## EXERCISE TEXT
· · ·
Anonymous 0 Comments

During a drought, there’s just not enough water in the air to seed clouds. Most of the time, cloud seeding is like wringing water out of a slightly damp sponge in that you’ll probably get some to drip out. During a drought, the air is much dryer, so it’s more like trying to wring water out of a sponge that’s dried out overnight.

Anonymous 0 Comments

Cloud seeding is a way to get water that’s in the air to fall on the ground right away. If there is no water in the air, it doesn’t work. We could spray water in the air, but that’s a lot of water.

Anonymous 0 Comments

right now, cloud seeding is still a new technology, and it’s effectiveness is debated. it also costs a lot of money since it requires a lot of plane hours to seed clouds. you also need clouds to seed them, it’s not possible to create clouds from no where. it only works in very specific situations and the amount of “extra” rain created is considered to be negligible.

Anonymous 0 Comments

Basically, that’s not how cloud seeding works. We need actual clouds with enough water to condense into rain. Without those clouds, there’s nothing to seed.

Anonymous 0 Comments

If we could, we would. Being able to make it rain anywhere we want, whenever we want would be like a holy grail achievement of science.

Cloud seeding has been attempted for 100 years or more, and there is still no scientific consensus on whether it works or not. A lot of scientists are of the opinion that cloud seeding produces negligible or no results.

Anonymous 0 Comments

Cloud seeding requires the clouds to exist in the first place and prevents the clouds from dumping water wherever they normally would have.

The issue that California is having right now is that clouds form in the Pacific Ocean and then follow the Pacific Jet Stream. Ocean temperatures are colder than normal off the California coast. That results in both less rain and the Jet Stream moving north into Washington and Canada. (So you get less clouds, and the clouds that do form go North and miss California.)

This is not unusual for California – the Pacific Ocean periodically cycles through warm and cold periods, which produce periods of tremendous rain, followed by drought, each lasting a few years. California historically dealt with this by heavily investing in water infrastructure, such as dams, that allowed it to store excess water in wet years. California more or less stopped investing in water infrastructure in the mid 90’s and the state’s growth has finally outpaced the existing infrastructure’s ability to cope.

California can’t just create clouds because the water has to come from somewhere. In rain heavy years, Northern California will get somewhere around 80 inches of rain. That means that enough water will fall on Northern California to cover an area the size of New York and Pennsylvania in 7 feet of water. That is a tremendous amount of water and the only source for it is the ocean.

Northern California remains one of the wettest places on Earth, on average. But for the state to function it needs to be able to store enough of that water, which it currently can’t do due to a lack of investment in/approval for major water management projects.
· · ·
## EXERCISES
[1] For the cloud seeding comments, decide whether each statement agrees with the text. Answer yes or no and quote the deciding words. (a) Cloud seeding has been tried for at least a century. (b) California kept investing heavily in water infrastructure after the mid 90’s. (c) Ocean temperatures off the California coast are warmer than normal.
[2] List every U.S. state named in the cloud seeding comments.
[3] Update the cloud seeding comments from "If we could, we" down to "normally would have.", replacing "holy grail" with "crowning".

## RAW DATA
· · ·
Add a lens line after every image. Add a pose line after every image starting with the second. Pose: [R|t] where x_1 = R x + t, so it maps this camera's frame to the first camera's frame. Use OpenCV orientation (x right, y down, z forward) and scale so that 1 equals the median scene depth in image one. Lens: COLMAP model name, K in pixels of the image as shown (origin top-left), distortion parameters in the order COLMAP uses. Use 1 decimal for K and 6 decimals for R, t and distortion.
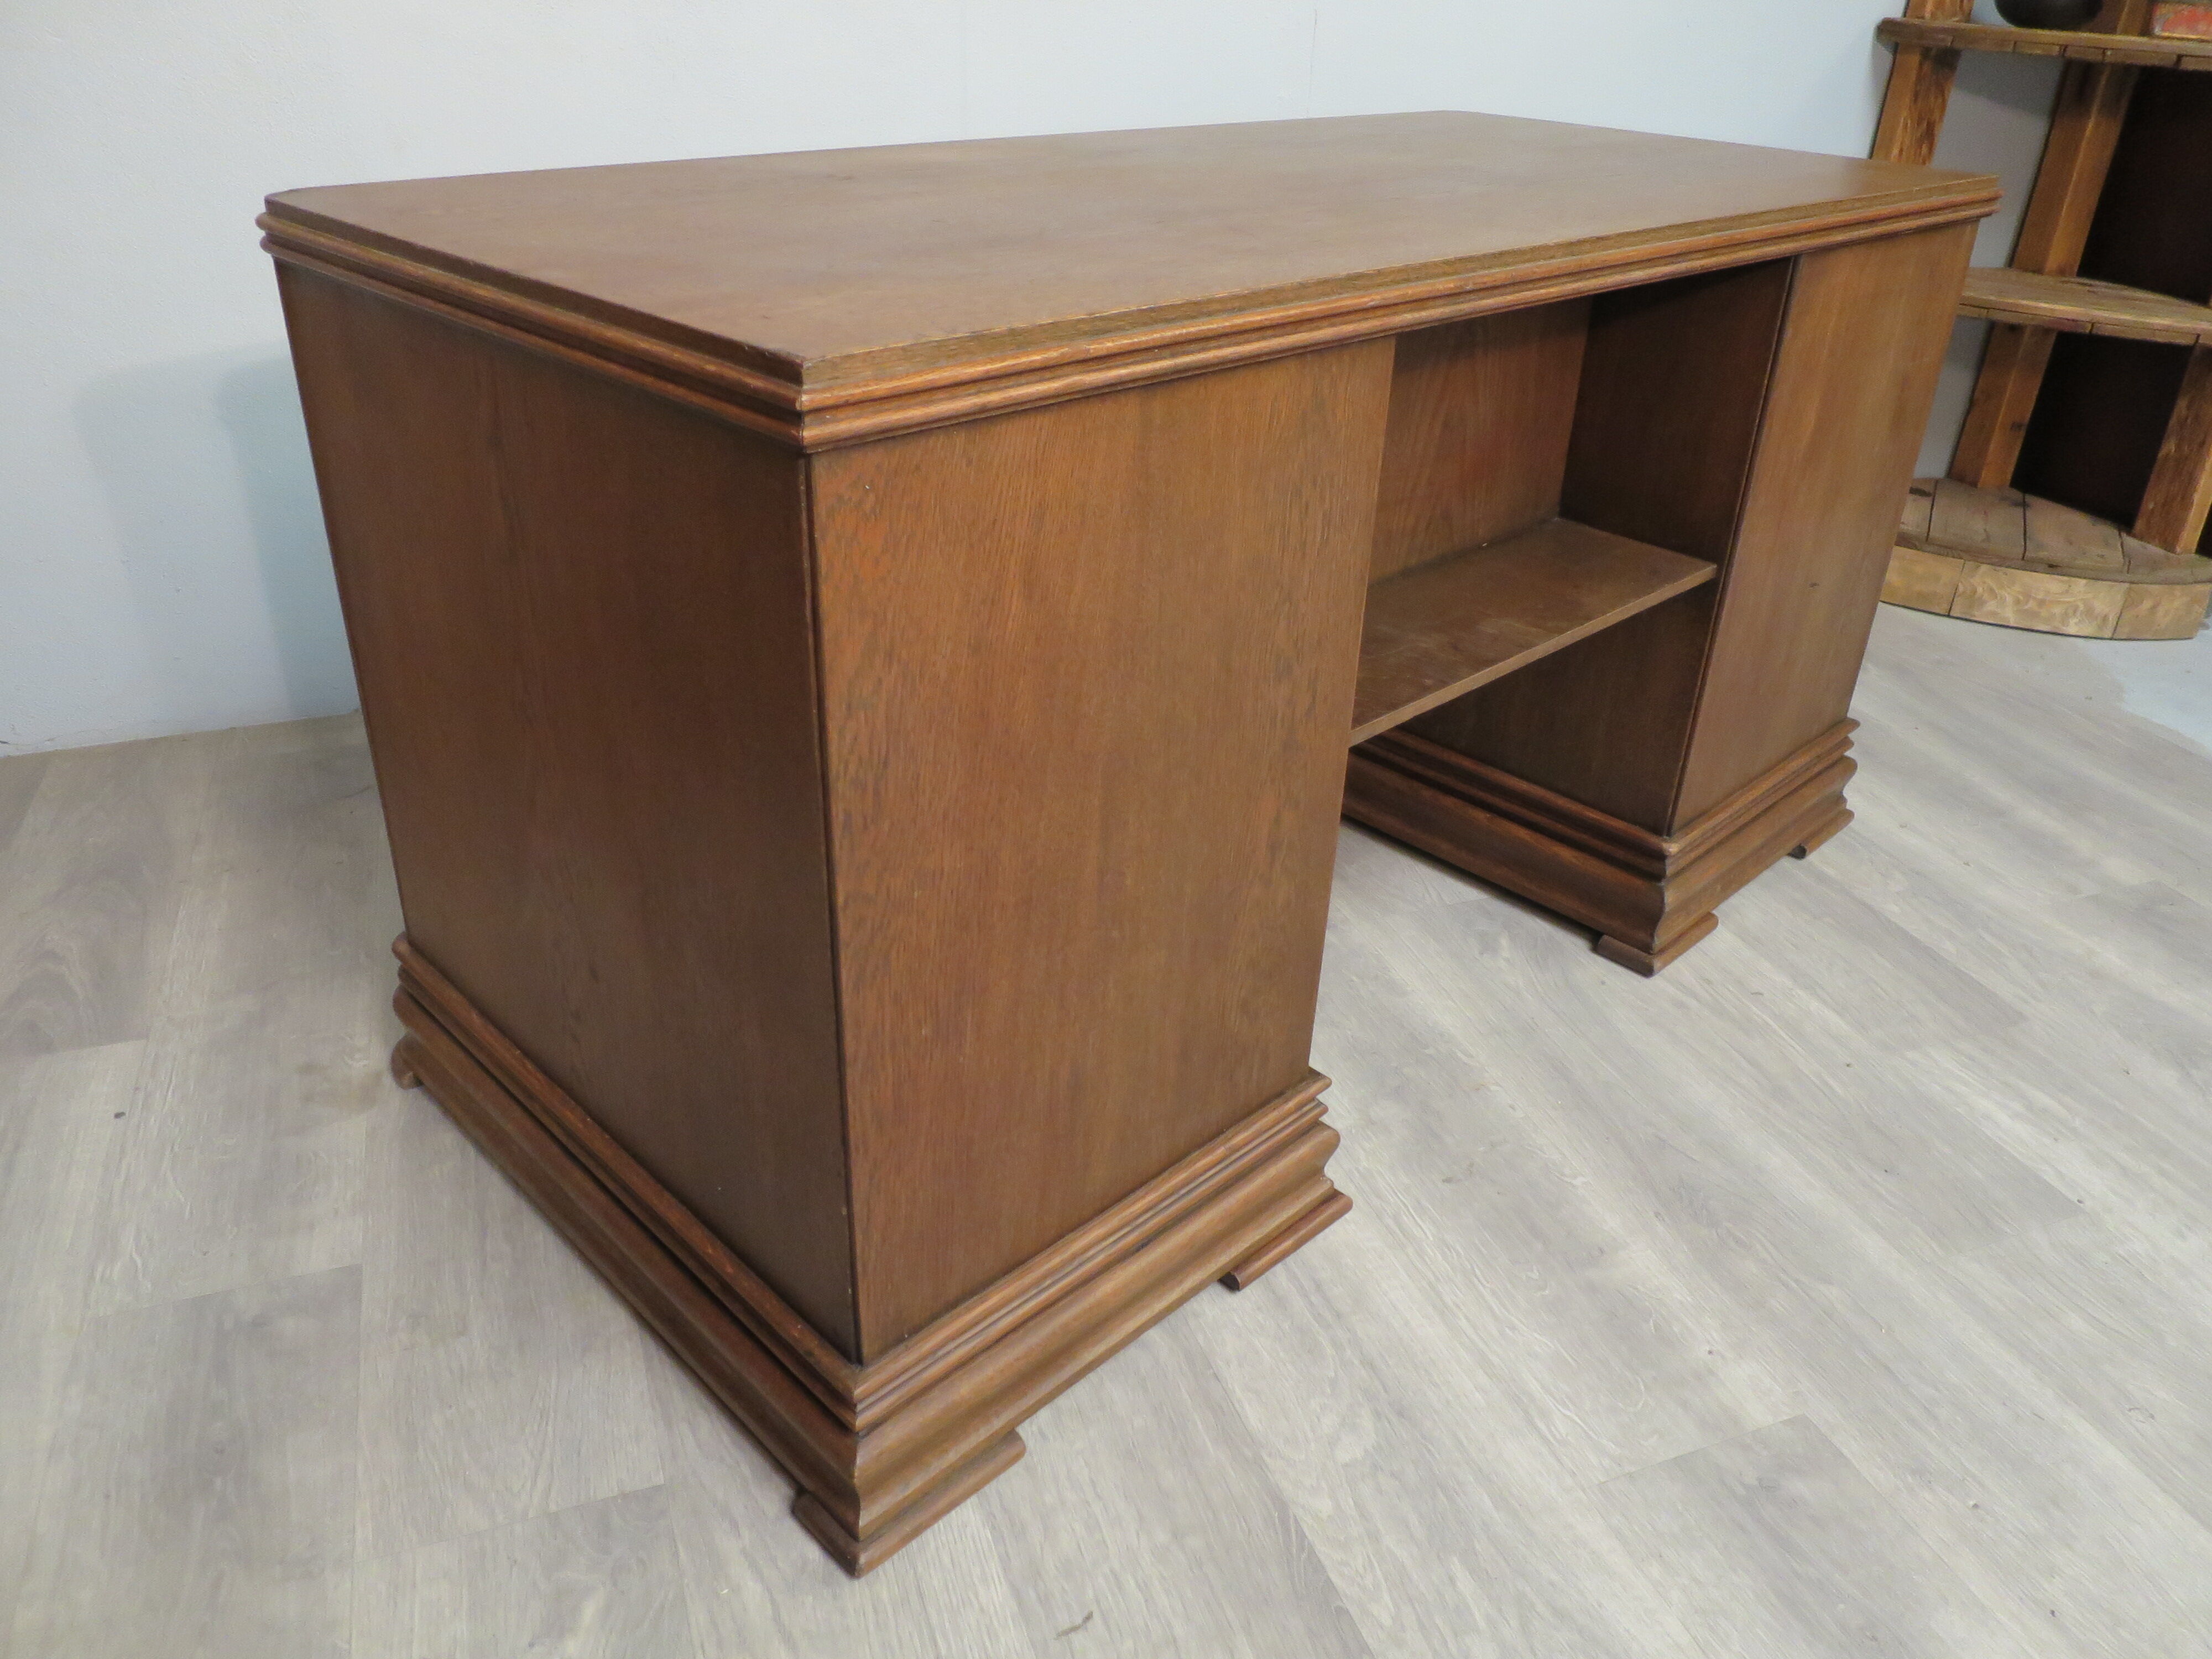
lens RADIAL K [[1616.7, 0, 1106.0], [0, 1616.7, 829.5], [0, 0, 1]] dist [-0.046453, 0.007593]
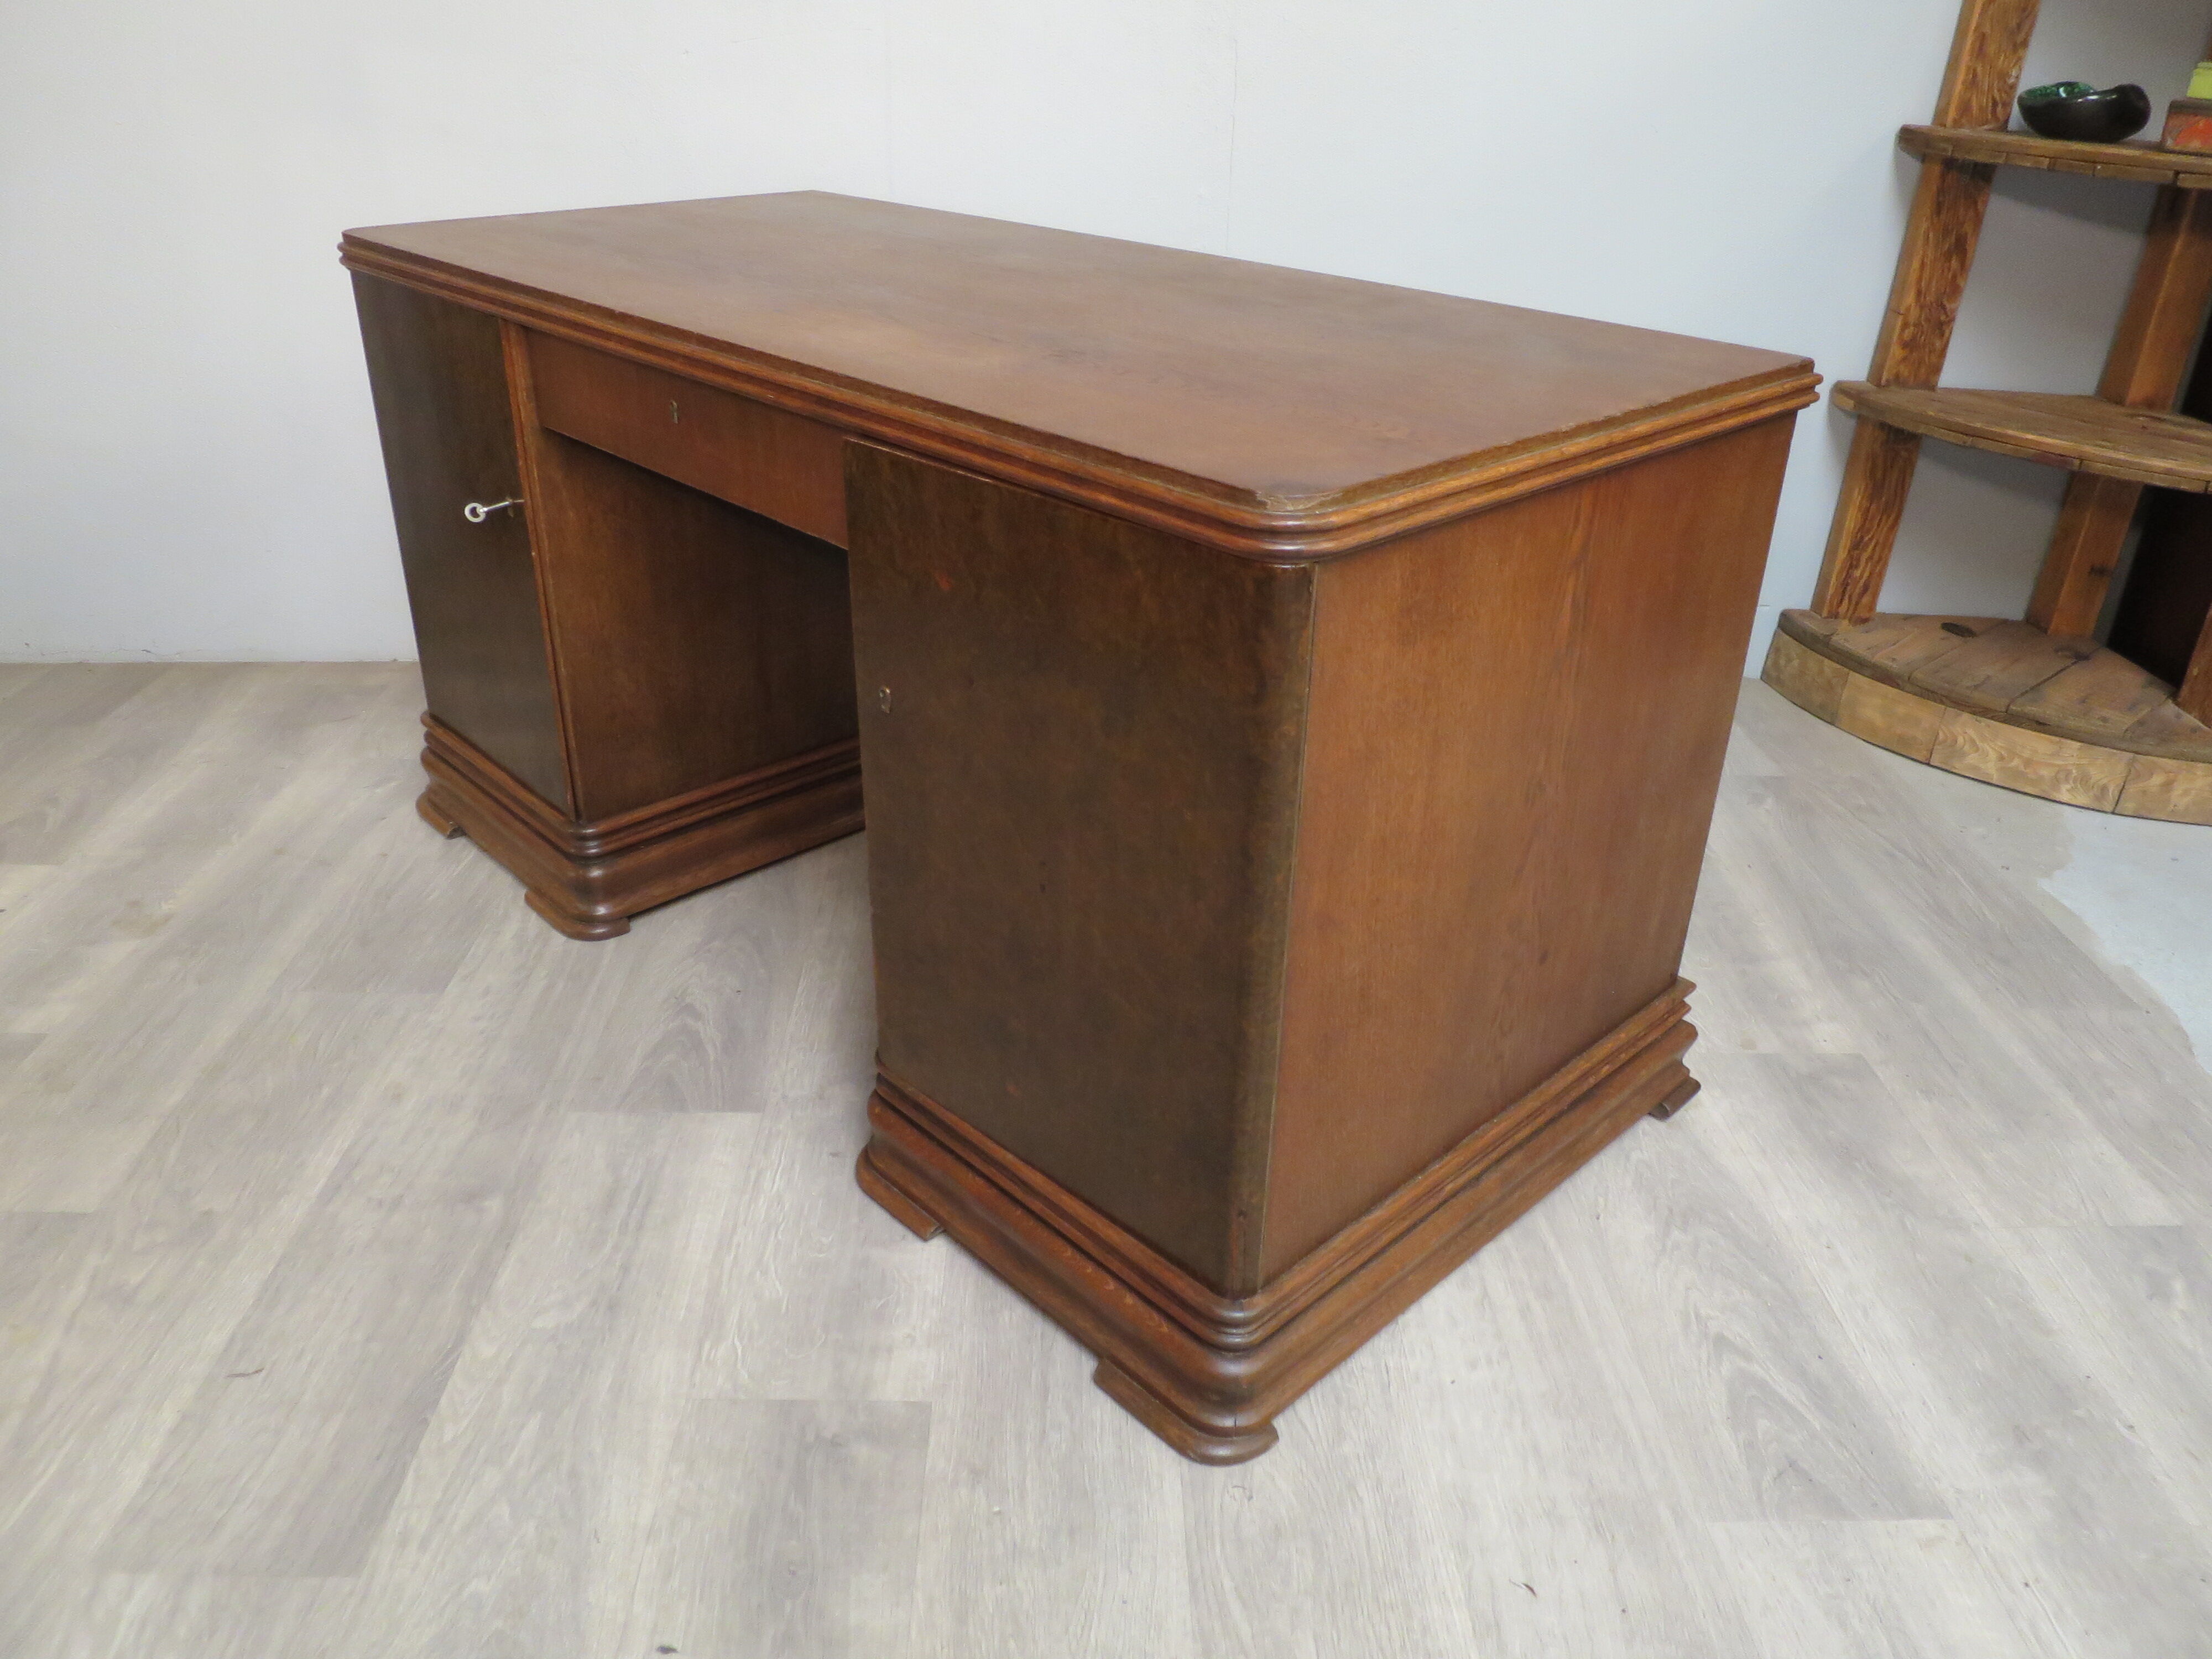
lens RADIAL K [[1616.7, 0, 1106.0], [0, 1616.7, 829.5], [0, 0, 1]] dist [-0.046453, 0.007593]
pose [[0.941727, 0.145933, -0.303073, 0.374251], [-0.156882, 0.987545, -0.011959, -0.011805], [0.297553, 0.058809, 0.952892, -0.016481]]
· · ·
## EXERCISE ANSWERS
[1]
(a) Yes: "Cloud seeding has been attempted for 100 years or more"
(b) No: "California more or less stopped investing in water infrastructure in the mid 90’s"
(c) No: "Ocean temperatures are colder than normal off the California coast."

[2] California, Washington, New York, Pennsylvania

[3]
If we could, we would. Being able to make it rain anywhere we want, whenever we want would be like a crowning achievement of science.

Cloud seeding has been attempted for 100 years or more, and there is still no scientific consensus on whether it works or not. A lot of scientists are of the opinion that cloud seeding produces negligible or no results.

Anonymous 0 Comments

Cloud seeding requires the clouds to exist in the first place and prevents the clouds from dumping water wherever they normally would have.